みなさんは、擁壁(ようへき)という言葉を聞いたことがありますか?聞いたことはあっても、じつはよく知らないという人も多いのではないでしょうか。

「擁壁」は、土地を購入して新築をする際にも、中古物件を購入する際にも、どちらの場合も知っておきたいキーワードのひとつです。場合によっては、設置や修繕をするのに数百万円から数千万円もかかってしまうことも……。

そこで今回は、そもそも擁壁とは何か、どんな場合に擁壁が必要なのかをご説明します。

【関連記事】擁壁の課題を解決した建築事例 7選




擁壁って何?

「擁壁」とは、崖などの崩壊を防ぐための「土留め」を、コンクリートブロックや石などを使って安定させる「壁状の構造物」のこと。

道路から敷地が少し高くなっていて、その上に建物が建てられる場合、もしくは、隣り合った敷地に高低差がある場合には、崖や盛土の側面が崩れ落ちるのを防ぐために壁が必要になります。それが「擁壁」です。

* データセット
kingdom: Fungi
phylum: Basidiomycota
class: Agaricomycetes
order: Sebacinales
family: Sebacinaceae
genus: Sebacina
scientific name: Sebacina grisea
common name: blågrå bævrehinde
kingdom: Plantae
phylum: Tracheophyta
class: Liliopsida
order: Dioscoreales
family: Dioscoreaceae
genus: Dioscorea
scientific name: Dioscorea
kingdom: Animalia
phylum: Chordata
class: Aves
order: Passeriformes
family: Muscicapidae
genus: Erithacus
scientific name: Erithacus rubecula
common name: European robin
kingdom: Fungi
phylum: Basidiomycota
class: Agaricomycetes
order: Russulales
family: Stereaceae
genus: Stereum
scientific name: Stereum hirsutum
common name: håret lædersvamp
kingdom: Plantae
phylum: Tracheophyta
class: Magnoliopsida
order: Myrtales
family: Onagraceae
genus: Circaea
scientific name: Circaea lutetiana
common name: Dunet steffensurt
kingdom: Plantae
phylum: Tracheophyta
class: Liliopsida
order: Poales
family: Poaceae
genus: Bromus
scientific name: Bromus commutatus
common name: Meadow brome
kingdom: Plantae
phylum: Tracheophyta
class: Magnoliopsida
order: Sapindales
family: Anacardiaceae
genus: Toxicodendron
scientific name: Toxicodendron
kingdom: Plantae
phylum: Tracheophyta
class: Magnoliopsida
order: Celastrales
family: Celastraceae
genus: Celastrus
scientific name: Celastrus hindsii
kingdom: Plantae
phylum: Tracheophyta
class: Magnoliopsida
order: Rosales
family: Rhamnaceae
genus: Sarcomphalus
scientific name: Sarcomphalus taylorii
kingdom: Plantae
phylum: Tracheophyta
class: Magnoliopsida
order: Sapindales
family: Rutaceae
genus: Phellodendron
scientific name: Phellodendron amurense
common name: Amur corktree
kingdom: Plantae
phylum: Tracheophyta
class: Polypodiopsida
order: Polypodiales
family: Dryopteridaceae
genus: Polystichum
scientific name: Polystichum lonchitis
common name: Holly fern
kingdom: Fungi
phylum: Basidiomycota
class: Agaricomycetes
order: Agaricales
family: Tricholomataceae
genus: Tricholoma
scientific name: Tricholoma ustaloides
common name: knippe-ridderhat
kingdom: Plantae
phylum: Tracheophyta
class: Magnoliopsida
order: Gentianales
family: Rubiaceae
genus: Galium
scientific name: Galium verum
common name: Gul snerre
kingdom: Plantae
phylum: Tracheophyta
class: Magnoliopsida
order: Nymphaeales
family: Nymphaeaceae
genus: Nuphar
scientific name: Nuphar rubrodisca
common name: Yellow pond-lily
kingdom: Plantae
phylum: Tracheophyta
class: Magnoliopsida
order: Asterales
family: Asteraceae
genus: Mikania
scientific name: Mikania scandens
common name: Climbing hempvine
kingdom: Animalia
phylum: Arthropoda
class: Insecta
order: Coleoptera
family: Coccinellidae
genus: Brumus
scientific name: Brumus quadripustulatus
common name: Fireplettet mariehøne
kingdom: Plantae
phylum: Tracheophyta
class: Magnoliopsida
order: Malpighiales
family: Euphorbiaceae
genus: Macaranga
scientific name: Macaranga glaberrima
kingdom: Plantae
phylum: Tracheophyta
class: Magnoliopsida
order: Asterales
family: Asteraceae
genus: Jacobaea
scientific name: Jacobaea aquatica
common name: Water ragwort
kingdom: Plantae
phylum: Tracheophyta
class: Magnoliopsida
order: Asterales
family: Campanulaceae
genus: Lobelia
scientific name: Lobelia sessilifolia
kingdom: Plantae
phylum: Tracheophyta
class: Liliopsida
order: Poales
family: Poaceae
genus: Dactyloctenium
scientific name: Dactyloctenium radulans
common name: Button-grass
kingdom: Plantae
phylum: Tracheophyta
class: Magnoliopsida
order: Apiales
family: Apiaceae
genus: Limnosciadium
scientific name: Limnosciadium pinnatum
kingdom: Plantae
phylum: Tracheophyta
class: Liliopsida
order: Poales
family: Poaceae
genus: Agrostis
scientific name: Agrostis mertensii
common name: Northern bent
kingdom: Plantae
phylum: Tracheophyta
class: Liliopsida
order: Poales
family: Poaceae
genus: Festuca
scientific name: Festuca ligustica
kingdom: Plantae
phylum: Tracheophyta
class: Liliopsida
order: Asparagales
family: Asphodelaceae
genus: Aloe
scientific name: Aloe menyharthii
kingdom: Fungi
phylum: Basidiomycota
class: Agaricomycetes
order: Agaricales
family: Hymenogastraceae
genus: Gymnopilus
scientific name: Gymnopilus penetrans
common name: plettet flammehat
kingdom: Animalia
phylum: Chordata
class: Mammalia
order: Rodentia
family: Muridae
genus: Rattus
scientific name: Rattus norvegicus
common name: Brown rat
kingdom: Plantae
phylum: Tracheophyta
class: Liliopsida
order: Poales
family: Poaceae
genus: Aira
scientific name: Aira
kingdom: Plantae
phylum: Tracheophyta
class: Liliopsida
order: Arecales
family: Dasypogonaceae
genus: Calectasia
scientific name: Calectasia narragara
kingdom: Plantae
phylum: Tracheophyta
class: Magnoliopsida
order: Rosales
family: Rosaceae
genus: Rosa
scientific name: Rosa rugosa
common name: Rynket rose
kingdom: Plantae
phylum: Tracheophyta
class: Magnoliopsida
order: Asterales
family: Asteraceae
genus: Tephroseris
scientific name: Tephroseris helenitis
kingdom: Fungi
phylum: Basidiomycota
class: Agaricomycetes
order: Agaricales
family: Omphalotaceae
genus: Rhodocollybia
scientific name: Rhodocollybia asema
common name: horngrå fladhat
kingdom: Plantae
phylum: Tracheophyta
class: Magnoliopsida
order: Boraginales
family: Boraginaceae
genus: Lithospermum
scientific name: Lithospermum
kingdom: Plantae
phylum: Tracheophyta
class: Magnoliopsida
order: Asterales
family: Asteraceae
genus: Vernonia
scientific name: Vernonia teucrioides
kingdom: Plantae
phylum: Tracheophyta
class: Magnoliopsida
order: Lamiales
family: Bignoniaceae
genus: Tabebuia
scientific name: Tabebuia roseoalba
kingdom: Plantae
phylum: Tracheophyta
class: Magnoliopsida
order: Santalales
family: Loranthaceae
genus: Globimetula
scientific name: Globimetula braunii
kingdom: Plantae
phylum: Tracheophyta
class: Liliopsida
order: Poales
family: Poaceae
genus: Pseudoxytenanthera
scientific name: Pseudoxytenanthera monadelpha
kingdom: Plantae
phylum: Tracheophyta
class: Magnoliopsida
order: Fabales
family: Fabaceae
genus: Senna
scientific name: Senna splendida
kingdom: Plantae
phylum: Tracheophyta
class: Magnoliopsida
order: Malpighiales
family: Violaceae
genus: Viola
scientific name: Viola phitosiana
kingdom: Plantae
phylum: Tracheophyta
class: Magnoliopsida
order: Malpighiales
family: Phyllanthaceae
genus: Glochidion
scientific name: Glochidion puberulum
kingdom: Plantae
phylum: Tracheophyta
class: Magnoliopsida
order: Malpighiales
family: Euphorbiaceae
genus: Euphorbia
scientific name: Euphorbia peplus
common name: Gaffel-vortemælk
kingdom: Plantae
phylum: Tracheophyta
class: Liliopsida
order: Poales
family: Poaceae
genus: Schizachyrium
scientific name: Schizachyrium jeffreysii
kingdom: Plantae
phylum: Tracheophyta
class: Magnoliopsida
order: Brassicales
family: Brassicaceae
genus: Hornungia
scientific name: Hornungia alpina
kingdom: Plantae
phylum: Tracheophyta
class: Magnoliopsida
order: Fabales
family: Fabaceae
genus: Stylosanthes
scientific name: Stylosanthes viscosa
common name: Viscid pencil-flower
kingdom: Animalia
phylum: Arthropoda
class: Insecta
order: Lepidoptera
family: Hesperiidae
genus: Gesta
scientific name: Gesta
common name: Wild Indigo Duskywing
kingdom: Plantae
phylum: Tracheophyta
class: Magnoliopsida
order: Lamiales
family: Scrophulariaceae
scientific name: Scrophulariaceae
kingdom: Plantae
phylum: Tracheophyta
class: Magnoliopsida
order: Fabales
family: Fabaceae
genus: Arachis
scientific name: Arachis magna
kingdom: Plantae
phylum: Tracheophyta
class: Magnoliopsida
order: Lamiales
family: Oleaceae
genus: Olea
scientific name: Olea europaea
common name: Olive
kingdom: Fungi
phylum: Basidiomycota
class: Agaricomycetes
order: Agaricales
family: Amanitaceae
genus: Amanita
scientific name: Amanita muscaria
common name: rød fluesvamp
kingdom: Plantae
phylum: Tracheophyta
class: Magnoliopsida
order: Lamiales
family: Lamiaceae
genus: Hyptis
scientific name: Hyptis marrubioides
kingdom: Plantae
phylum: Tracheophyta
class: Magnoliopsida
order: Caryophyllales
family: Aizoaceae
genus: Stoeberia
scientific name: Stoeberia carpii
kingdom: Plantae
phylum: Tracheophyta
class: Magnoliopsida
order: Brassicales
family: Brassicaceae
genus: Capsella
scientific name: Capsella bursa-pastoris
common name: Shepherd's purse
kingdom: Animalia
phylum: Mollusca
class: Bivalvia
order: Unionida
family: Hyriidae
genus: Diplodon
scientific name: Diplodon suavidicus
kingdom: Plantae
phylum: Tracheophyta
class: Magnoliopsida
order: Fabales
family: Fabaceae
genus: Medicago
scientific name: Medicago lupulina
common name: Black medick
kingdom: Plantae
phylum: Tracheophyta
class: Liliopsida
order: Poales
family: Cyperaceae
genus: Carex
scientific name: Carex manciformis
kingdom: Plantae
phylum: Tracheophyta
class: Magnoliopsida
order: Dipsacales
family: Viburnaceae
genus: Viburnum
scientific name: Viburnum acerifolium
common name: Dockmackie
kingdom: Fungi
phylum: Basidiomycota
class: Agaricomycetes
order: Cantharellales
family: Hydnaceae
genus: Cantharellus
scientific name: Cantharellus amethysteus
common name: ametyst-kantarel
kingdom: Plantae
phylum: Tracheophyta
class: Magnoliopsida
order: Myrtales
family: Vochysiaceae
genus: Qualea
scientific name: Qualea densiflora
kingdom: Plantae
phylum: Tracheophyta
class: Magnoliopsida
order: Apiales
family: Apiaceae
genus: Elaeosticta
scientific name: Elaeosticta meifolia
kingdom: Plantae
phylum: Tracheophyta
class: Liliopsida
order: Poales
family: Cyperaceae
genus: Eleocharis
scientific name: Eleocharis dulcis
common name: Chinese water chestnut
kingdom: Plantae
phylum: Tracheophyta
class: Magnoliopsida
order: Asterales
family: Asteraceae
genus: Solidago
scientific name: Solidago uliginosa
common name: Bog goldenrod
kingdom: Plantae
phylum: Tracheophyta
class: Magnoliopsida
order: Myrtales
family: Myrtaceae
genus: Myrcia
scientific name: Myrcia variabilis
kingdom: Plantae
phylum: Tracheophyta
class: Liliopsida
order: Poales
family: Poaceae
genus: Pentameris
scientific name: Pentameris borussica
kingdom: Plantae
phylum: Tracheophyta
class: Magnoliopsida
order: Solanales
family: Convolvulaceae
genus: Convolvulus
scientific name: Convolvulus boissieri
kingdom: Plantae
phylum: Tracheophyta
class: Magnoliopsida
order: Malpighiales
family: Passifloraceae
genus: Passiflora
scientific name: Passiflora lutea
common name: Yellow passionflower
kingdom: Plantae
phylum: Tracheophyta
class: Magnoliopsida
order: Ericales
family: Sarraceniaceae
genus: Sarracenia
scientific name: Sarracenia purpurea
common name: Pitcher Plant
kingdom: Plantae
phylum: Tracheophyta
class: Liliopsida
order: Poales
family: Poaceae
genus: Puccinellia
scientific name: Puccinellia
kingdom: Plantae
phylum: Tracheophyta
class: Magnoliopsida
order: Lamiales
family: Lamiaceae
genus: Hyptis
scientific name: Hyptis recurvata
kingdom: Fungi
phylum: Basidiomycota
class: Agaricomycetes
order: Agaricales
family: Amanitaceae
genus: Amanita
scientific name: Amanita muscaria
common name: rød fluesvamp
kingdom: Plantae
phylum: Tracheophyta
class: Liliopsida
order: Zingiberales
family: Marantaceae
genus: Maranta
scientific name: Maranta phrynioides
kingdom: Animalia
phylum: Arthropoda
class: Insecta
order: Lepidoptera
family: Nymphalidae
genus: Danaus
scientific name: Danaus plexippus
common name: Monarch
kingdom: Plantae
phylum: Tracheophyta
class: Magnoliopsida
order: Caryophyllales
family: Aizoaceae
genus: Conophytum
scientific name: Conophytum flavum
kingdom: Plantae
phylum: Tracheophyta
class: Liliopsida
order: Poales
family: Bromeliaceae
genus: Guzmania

* 作業指示 1
擁壁についての原文のうち、「みなさんは、擁壁(ようへき)」から「そこで今回は、そもそも擁壁とは何か、どんな場合に擁壁が必要なのかをご説明します。」までを、両端の語句も含めてそのまま書き写してください。
* 作業指示 2
擁壁についての原文の最後の文に続けて、その先の文章を書いてください。
項目を参照する必要はありません。

* 記述回答 1
みなさんは、擁壁(ようへき)という言葉を聞いたことがありますか?聞いたことはあっても、じつはよく知らないという人も多いのではないでしょうか。

「擁壁」は、土地を購入して新築をする際にも、中古物件を購入する際にも、どちらの場合も知っておきたいキーワードのひとつです。場合によっては、設置や修繕をするのに数百万円から数千万円もかかってしまうことも……。

そこで今回は、そもそも擁壁とは何か、どんな場合に擁壁が必要なのかをご説明します。

* 記述回答 2
もう少し詳しく説明すると、土や粉粒体を積み上げたときに崩れない斜面の最大角度のことを土壌の「安息角(あんそくかく)」というのですが、その「安息角」を超える大きな高低差を地面に設けたいときに「擁壁」が必要になります。

もし擁壁がなかったら、そのまま自然の状態にしておくと、横からの圧力によって斜面が崩壊してしまうことも。つまり、「擁壁」は建物を守るという大切な役割を担っているのです。

一番基本的な擁壁は「重力式擁壁」といって、横へすべろうとする土圧を擁壁の重さそのもので支えようというものです。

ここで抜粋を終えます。